READING PASSAGE:
☆ ☆ ☆ ☆

For centuries, mankind knew all there was to know about the shape of the Earth. It was a flat planet, shaped roughly like a circle, with lots of pointy things hanging down from the underside. On the comparatively smooth topside, Europe sat in the middle of the circle, with the other continents scattered about the fringes, and parts of Africa hanging over the edge. The oceans lapped against the sides of the Earth, and in places ran over, creating currents that would pull over the edge ships that ventured too far out to sea. The space beyond the edge of the world was a dark realm inhabited by all sorts of unholy beasts. Fire and brimstone billowed up from the very depths of hell itself and curled ’round the cliffs whose infinite length jutted straight down to the darkest depths . . . .”        

          Enter the Flat Earth Society. For over five hundred years humanity has believed the “round Earth” teachings of Efimovich and his followers. But all hope is not lost. For through all that time, a small but diligent band of individuals have preserved the knowledge of our planet’s true shape. And now, after centuries in the Dark Ages, we believe that mankind as a whole is once again ready to embrace the truth that has forever been the Flat Earth Society. Using whatever means are deemed necessary and relying heavily on a callous disregard for the lives and well-being of our members, we have slowly but steadily been spreading the news.

But why? Why do we say the Earth is flat, when the vast majority says otherwise? Because we know the truth.

☆ ☆ ☆ ☆

SUPPLIED INFORMATION:
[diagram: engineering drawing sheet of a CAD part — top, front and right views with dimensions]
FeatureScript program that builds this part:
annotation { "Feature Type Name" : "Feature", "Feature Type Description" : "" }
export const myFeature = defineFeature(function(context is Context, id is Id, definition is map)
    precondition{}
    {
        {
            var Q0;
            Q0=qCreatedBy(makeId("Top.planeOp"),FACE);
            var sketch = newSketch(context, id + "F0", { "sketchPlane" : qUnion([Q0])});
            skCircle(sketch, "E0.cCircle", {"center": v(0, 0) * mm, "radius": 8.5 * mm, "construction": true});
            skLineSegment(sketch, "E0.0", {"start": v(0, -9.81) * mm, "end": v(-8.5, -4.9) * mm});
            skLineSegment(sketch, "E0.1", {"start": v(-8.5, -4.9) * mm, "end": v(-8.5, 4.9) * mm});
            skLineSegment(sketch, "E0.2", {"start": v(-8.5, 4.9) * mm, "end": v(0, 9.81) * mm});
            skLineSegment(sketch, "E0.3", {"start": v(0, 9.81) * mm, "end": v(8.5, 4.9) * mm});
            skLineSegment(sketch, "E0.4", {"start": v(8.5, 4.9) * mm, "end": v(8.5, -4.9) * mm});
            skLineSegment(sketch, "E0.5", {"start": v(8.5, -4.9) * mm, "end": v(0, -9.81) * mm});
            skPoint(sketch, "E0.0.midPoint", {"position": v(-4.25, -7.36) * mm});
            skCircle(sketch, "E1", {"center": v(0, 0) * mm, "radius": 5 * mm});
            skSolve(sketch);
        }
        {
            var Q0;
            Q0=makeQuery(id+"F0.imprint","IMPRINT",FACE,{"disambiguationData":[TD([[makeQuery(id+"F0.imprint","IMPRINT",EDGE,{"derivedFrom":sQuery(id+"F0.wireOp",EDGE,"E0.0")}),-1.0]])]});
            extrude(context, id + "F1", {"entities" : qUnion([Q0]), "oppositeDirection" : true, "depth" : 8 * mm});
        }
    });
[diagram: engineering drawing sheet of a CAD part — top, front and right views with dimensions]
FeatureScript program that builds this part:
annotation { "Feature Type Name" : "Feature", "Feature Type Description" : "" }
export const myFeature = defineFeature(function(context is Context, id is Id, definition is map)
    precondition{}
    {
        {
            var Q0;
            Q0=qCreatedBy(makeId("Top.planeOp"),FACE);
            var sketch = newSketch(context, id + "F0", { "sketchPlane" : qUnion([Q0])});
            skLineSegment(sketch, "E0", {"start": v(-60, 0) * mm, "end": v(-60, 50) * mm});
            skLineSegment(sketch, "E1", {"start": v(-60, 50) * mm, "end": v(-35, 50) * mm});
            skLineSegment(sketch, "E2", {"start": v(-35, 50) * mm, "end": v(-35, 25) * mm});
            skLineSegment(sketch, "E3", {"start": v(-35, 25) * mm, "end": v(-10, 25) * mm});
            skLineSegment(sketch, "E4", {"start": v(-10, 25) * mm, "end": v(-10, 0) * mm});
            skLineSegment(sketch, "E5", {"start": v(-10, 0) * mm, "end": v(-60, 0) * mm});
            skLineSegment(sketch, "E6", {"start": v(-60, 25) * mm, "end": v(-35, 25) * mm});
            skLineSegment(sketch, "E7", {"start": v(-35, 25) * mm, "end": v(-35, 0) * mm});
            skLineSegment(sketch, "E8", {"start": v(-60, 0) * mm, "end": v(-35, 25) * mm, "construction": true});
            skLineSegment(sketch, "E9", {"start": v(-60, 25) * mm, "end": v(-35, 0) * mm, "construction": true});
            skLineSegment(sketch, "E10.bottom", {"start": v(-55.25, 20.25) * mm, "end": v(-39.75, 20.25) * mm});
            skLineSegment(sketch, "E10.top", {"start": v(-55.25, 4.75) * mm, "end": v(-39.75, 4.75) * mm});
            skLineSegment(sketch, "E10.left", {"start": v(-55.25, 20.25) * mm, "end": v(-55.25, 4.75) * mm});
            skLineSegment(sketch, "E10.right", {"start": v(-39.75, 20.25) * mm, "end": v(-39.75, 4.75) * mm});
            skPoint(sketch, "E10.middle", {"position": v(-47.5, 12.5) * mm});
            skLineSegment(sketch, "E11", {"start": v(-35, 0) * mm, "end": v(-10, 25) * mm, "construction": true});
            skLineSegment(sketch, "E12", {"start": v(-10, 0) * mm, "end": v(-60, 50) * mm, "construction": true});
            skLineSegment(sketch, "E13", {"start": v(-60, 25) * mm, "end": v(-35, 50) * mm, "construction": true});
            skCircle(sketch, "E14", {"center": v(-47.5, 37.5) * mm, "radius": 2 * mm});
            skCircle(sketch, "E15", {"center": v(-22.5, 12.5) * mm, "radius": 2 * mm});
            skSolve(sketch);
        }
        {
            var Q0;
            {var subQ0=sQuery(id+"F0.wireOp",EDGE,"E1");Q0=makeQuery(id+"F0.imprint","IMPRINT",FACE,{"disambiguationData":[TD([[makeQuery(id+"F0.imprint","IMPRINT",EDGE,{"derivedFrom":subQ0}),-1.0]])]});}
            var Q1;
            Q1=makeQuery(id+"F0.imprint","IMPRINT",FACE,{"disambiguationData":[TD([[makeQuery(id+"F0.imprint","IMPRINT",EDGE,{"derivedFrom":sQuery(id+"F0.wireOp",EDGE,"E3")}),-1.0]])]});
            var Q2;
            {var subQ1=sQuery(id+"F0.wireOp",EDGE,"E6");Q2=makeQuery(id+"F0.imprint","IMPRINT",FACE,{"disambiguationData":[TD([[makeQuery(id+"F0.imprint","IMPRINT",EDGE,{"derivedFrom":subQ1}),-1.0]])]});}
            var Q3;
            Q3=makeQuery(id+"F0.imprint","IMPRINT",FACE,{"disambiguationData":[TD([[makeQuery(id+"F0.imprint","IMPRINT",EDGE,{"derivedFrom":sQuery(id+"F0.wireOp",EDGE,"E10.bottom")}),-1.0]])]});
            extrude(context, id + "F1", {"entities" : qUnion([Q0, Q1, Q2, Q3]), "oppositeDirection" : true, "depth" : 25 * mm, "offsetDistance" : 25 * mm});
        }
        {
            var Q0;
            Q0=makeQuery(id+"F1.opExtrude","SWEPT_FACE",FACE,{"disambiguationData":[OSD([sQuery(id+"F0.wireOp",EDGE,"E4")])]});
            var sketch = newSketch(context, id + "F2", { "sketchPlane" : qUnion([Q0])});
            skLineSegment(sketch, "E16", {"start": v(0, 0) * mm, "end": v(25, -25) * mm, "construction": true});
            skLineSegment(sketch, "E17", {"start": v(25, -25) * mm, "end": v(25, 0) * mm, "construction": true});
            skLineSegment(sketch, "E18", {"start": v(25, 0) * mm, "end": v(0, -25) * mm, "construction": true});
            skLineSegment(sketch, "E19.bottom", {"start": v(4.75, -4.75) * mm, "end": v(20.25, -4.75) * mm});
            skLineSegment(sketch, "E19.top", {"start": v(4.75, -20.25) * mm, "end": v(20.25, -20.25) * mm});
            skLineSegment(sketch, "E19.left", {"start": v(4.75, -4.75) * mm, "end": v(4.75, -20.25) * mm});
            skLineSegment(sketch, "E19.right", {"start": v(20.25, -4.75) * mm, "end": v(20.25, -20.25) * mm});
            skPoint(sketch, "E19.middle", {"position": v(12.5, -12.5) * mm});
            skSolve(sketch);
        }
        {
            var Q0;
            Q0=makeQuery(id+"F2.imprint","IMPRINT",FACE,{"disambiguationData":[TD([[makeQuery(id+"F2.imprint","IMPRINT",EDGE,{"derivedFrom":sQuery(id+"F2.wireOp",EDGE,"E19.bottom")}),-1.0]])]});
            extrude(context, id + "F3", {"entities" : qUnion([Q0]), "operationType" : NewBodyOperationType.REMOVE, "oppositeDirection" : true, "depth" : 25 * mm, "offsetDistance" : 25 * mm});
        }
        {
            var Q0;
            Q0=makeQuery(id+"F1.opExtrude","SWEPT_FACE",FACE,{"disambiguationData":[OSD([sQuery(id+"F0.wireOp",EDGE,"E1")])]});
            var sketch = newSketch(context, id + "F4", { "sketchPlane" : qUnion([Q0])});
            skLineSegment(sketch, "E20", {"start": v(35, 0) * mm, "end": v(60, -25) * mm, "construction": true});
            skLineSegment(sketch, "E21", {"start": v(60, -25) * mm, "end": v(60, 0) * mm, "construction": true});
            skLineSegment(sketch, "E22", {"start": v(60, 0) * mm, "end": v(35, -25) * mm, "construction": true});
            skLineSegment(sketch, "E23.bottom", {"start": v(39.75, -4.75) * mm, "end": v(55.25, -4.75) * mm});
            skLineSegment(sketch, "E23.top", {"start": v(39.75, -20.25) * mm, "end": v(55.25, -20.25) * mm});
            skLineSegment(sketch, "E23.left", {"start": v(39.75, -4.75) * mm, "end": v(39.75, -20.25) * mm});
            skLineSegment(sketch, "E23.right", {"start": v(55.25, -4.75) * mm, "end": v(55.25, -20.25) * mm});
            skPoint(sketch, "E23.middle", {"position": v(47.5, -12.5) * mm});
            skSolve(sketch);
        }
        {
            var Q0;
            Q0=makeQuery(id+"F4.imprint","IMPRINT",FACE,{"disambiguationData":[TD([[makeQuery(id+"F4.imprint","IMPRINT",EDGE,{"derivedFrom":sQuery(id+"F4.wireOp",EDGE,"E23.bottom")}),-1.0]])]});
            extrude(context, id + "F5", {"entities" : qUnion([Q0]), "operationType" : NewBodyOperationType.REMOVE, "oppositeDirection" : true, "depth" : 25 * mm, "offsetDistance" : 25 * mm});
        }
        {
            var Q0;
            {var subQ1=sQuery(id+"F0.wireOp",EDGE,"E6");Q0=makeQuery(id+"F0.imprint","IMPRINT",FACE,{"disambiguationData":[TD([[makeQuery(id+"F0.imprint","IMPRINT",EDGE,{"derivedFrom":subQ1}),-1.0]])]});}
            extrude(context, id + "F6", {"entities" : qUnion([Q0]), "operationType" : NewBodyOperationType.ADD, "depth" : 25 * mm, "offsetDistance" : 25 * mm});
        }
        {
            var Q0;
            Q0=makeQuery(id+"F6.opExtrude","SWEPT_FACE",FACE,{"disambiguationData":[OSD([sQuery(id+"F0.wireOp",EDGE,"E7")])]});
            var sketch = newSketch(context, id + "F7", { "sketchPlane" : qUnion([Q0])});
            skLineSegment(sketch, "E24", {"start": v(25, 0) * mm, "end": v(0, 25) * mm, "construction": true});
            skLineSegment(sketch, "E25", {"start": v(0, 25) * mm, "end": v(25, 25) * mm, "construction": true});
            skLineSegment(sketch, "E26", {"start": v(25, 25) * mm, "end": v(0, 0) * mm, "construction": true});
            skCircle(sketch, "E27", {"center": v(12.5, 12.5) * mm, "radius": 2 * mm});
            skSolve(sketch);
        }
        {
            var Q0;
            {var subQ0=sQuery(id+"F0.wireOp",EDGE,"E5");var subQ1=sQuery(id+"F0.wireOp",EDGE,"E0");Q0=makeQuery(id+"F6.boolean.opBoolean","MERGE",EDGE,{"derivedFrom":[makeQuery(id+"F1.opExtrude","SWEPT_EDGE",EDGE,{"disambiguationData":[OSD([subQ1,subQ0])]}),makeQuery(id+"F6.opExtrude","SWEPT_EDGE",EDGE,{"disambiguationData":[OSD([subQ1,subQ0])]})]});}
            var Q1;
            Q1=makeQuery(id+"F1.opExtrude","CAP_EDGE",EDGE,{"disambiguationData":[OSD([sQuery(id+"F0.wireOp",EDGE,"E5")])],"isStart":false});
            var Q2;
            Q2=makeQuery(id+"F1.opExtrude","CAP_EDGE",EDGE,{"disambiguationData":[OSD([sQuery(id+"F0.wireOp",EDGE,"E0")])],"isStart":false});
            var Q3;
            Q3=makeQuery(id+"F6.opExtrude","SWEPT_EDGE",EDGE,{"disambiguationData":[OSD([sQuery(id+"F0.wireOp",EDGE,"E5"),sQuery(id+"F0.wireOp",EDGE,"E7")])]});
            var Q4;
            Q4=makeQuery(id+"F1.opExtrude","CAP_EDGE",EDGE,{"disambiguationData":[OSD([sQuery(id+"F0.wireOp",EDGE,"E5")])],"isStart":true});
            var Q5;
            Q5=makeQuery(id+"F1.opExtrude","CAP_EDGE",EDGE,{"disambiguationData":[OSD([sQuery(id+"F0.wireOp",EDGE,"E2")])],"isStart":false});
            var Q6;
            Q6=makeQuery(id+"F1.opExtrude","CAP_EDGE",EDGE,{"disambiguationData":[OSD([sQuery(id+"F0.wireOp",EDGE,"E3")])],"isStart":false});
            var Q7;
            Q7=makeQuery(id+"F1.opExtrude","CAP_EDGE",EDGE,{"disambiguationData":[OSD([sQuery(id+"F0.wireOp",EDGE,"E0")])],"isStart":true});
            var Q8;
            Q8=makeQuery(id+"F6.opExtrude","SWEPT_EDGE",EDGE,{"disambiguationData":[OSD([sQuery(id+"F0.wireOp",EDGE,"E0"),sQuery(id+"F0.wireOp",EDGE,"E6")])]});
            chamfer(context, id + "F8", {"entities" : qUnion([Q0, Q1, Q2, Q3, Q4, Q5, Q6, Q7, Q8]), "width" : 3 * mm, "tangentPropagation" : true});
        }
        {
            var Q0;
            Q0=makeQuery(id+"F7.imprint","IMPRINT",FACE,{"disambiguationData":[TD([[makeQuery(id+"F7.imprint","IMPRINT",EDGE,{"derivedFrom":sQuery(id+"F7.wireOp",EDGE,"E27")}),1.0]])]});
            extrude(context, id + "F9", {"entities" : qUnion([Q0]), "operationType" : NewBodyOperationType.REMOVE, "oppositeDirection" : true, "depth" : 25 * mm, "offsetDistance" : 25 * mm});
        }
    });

☆ ☆ ☆ ☆

INSTRUCTIONS FOR THE TASK: Can you reproduce the part of the flat Earth passage starting at "Enter the Flat" and ending at "spreading the news.", word for word?

WRITTEN SOLUTION:
Enter the Flat Earth Society. For over five hundred years humanity has believed the “round Earth” teachings of Efimovich and his followers. But all hope is not lost. For through all that time, a small but diligent band of individuals have preserved the knowledge of our planet’s true shape. And now, after centuries in the Dark Ages, we believe that mankind as a whole is once again ready to embrace the truth that has forever been the Flat Earth Society. Using whatever means are deemed necessary and relying heavily on a callous disregard for the lives and well-being of our members, we have slowly but steadily been spreading the news.